Text block:
Reducing or eliminating prior authorizations can improve experience and lower administrative burden. But without corresponding changes to claims operations, those policy shifts introduce new risks in claims processing.


But reducing administrative burden is only half of the story. Preparing claims systems for PA reform is essential to maintain compliance, payment accuracy, and provider trust.



How Prior Authorization Reform Impacts Claims Modernization


Each claim moves through a structured validation process that aligns services, providers, authorizations, and units. When prior authorizations are removed, those parameters change—often triggering new clinical or administrative edits within the claims system.


Without careful planning, these edits can lead to unexpected denials and increased friction for providers. Removing prior authorization doesn’t eliminate complexity—it shifts it downstream. That’s why claims system transformation must move in step with policy updates.



Building a Cross-Functional Strategy That Holds Up in Claims

Claims modernization after prior authorization reform isn’t owned by a single team. It requires coordinated execution across functions that shape policy, configure systems, and interact with providers every day.

  1. Provider Contracting: Review agreements and update notice periods tied to PA changes.
  2. Benefits & Claims Operations: Redefine which services require authorization and reconfigure claims logic accordingly.
  3. Fulfillment & Communications: Ensure denial letters clearly explain rationale and next steps.
  4. Data & Analytics: Monitor trends, utilization, and claims auto-adjudication rates.
  5. Technology Enablement: Automate edits, testing, and exception handling to improve accuracy and speed.


When these functions move together, payers can modernize claims operations in a way that strengthens compliance, improves efficiency, and builds provider trust.



Clear Communication Prevents Provider Confusion

For providers, removing prior authorization can create uncertainty. The absence of a pre-service approval doesn’t eliminate review—it changes when and how it occurs. Even without prior authorization, medical necessity reviews may still take place after services are rendered.


Clear, proactive communication is essential. Payers need to clearly explain which services no longer require authorization, what documentation remains necessary, and how medical necessity will be evaluated. When expectations are transparent, providers can deliver care with confidence and avoid unnecessary friction in the payment process.



The ROI of Getting Prior Authorization Reform and Claims Modernization Right

When executed thoughtfully, prior authorization reform delivers measurable operational and financial benefits:

  • Reduced administrative costs through fewer manual touchpoints
  • Higher auto-adjudication rates for low-cost, high-volume claims
  • Improved provider relationships through smoother payment processes


When reform outpaces operational readiness, payers see unintended consequences across claims operations. Denials rise, manual work increases, and provider confidence erodes. Long-term efficiency depends on how well claims operations are modernized.



How West Monroe Supports Claims Modernization After PA Reform


West Monroe works with payers as they adapt claims operations to changing prior authorization requirements. That work consistently centers on strengthening the connection between policy decisions and the systems that execute them—particularly where claims logic, configuration, and downstream controls intersect.


In practice, this means modernizing end-to-end claims workflows, improving how configuration and testing are managed across systems, and building visibility into performance after reform takes effect. With better automation and clearer insight into adjudication outcomes, payers reduce rework, improve accuracy, and shorten adjudication cycles as complexity shifts downstream.


Prior authorization reform is more than a compliance milestone—it’s an opportunity to reimagine payer operations. By aligning people, processes, and technology, health plans can transform regulatory pressure into performance advantage.

Records supplied:
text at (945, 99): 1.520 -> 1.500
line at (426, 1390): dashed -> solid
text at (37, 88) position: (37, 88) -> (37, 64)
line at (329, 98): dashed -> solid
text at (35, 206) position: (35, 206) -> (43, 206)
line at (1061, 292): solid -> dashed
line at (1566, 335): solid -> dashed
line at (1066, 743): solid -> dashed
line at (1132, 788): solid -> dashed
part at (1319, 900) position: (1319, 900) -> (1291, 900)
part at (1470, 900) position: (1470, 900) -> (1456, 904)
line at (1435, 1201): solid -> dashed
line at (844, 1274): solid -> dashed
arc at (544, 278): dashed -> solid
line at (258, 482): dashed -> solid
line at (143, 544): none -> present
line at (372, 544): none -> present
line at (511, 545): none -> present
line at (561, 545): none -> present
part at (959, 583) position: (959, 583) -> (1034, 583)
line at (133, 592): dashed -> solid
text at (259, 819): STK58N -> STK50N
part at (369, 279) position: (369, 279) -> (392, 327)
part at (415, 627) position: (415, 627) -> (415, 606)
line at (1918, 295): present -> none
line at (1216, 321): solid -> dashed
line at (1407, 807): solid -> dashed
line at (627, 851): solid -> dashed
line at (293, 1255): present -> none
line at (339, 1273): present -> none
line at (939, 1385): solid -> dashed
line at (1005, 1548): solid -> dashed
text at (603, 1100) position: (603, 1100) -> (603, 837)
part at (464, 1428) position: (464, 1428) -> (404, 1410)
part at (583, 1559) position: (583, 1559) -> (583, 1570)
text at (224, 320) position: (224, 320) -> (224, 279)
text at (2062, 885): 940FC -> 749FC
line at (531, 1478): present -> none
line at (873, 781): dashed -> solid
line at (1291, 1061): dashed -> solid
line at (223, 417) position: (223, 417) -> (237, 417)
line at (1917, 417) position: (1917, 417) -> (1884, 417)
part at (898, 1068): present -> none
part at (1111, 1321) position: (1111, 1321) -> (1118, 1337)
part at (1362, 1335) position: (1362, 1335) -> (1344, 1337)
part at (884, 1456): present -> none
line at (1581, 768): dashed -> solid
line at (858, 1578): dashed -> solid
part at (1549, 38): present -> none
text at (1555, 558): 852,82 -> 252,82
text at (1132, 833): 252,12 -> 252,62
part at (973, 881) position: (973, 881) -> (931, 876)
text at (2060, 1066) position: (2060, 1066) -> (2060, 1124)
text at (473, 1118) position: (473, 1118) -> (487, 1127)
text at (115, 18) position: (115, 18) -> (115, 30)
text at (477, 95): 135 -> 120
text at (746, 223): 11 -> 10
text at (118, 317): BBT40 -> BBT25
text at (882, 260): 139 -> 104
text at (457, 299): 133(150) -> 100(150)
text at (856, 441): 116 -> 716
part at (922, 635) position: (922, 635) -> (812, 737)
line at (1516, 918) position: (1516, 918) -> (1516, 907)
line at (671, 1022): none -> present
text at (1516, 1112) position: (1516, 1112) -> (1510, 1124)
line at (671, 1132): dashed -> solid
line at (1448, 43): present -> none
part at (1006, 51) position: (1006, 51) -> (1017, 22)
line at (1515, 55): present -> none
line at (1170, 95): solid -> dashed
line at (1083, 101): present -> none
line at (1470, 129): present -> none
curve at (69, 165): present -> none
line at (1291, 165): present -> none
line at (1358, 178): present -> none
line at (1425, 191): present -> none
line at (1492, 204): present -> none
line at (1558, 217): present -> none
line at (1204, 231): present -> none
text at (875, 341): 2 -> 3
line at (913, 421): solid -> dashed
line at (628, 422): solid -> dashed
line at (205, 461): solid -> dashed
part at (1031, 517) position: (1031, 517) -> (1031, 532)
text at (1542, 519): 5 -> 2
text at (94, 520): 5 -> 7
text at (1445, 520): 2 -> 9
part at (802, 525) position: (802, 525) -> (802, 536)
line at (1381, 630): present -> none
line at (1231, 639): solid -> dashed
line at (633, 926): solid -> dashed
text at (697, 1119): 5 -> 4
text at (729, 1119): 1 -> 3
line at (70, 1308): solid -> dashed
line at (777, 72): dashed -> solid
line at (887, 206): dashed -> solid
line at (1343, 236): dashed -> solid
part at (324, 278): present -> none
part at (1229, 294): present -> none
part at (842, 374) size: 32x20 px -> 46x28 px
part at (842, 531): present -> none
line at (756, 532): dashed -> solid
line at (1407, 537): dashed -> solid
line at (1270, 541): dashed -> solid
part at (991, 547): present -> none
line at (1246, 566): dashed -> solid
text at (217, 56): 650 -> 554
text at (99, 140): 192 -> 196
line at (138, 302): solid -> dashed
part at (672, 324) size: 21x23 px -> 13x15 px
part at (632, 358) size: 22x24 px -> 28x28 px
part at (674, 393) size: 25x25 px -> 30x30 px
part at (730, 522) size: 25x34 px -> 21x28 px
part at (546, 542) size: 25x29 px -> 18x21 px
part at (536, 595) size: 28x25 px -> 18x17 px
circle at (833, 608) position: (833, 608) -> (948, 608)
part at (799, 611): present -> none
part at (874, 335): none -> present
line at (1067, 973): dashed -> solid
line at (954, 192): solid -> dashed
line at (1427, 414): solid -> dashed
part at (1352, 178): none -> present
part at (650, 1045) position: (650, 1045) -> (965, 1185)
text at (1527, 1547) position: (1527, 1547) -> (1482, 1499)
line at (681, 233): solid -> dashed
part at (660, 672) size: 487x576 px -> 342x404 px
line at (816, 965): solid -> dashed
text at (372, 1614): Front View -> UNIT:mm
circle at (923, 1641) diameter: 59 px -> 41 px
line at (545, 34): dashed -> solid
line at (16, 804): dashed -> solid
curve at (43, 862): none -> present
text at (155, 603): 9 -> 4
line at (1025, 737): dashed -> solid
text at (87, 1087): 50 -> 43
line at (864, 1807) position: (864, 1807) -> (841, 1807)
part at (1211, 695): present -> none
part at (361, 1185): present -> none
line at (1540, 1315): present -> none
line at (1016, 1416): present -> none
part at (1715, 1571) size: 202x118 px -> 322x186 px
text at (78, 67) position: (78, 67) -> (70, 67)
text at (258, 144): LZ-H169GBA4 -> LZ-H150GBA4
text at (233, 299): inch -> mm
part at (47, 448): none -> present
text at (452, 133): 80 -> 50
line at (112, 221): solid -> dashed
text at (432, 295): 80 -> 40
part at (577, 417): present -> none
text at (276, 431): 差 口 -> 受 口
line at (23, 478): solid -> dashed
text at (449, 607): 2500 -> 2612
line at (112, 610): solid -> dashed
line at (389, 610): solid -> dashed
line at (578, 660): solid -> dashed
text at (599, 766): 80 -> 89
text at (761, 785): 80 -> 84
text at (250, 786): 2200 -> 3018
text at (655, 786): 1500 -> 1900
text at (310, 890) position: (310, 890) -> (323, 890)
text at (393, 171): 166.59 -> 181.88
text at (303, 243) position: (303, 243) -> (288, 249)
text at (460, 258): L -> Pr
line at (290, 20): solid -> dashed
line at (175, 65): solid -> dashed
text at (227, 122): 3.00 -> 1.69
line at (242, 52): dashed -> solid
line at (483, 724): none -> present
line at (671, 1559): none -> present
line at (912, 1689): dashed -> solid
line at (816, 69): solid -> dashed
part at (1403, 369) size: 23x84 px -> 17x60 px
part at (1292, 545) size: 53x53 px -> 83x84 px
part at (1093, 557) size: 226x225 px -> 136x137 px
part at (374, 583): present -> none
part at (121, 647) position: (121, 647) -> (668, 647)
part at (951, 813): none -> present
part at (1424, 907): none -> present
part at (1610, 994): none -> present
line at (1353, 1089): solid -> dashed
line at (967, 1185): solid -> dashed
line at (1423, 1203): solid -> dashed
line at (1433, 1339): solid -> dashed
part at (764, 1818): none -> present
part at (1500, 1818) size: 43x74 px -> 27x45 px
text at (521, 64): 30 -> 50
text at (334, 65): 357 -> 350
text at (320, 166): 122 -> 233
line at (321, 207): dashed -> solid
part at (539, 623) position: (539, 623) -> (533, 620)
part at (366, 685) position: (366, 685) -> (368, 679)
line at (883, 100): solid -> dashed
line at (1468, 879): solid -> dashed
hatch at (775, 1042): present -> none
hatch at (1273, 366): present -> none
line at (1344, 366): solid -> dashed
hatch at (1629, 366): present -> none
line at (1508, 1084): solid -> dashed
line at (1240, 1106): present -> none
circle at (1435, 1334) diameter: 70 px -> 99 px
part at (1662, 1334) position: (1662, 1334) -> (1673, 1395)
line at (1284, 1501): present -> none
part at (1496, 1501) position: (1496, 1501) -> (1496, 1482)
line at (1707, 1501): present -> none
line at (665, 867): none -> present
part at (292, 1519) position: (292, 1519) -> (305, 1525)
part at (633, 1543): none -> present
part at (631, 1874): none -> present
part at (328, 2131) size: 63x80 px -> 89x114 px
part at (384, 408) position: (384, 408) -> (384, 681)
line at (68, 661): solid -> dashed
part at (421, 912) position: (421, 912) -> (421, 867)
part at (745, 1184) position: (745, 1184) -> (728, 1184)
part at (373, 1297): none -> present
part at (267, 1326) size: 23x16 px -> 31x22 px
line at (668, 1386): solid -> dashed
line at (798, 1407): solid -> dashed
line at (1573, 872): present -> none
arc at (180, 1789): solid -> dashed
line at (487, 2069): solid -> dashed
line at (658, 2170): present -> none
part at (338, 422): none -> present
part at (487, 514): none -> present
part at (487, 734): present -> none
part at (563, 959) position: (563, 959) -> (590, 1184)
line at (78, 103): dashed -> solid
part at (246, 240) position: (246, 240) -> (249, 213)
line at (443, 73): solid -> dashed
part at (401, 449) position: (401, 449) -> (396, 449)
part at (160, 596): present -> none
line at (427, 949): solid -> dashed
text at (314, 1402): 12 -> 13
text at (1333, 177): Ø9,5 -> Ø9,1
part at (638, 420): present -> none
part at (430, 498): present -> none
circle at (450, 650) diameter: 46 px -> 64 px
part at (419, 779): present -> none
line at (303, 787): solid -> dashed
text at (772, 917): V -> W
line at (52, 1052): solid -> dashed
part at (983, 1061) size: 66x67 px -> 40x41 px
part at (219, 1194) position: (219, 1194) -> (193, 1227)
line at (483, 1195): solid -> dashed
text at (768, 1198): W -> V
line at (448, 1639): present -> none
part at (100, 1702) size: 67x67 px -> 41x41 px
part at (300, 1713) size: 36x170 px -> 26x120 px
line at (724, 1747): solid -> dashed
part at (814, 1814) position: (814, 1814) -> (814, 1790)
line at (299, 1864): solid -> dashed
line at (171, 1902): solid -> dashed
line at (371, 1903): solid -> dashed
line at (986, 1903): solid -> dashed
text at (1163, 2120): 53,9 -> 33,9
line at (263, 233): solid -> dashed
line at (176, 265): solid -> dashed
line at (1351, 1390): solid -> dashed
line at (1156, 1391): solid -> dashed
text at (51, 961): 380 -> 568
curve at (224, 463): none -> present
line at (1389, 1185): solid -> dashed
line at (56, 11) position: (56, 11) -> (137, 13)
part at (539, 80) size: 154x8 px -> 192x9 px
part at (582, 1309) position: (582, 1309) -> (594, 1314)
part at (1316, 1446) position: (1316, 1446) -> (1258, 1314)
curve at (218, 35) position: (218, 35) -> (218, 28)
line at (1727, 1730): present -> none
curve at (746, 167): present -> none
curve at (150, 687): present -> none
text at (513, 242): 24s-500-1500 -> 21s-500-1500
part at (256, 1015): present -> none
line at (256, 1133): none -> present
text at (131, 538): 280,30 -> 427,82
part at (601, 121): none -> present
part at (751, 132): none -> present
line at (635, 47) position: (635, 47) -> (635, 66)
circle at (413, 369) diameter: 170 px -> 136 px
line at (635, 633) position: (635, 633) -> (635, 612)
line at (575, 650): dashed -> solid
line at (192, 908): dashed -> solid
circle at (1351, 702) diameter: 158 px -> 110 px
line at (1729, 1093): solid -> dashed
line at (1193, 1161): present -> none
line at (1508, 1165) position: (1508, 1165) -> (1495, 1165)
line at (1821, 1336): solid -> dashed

Problem to solve: Could you turn the paragraph of the prior authorization reform text that begins "Clear, proactive communication is essential" into a short list that keeps its main facts? The items play no part in this.

Solution for this exercise:
- Clear, proactive communication is essential.
- Payers need to explain which services no longer require authorization.
- They also need to explain what documentation is still required.
- They need to explain how medical necessity will be evaluated.
- Transparent expectations let providers deliver care with confidence and avoid unnecessary friction in payment.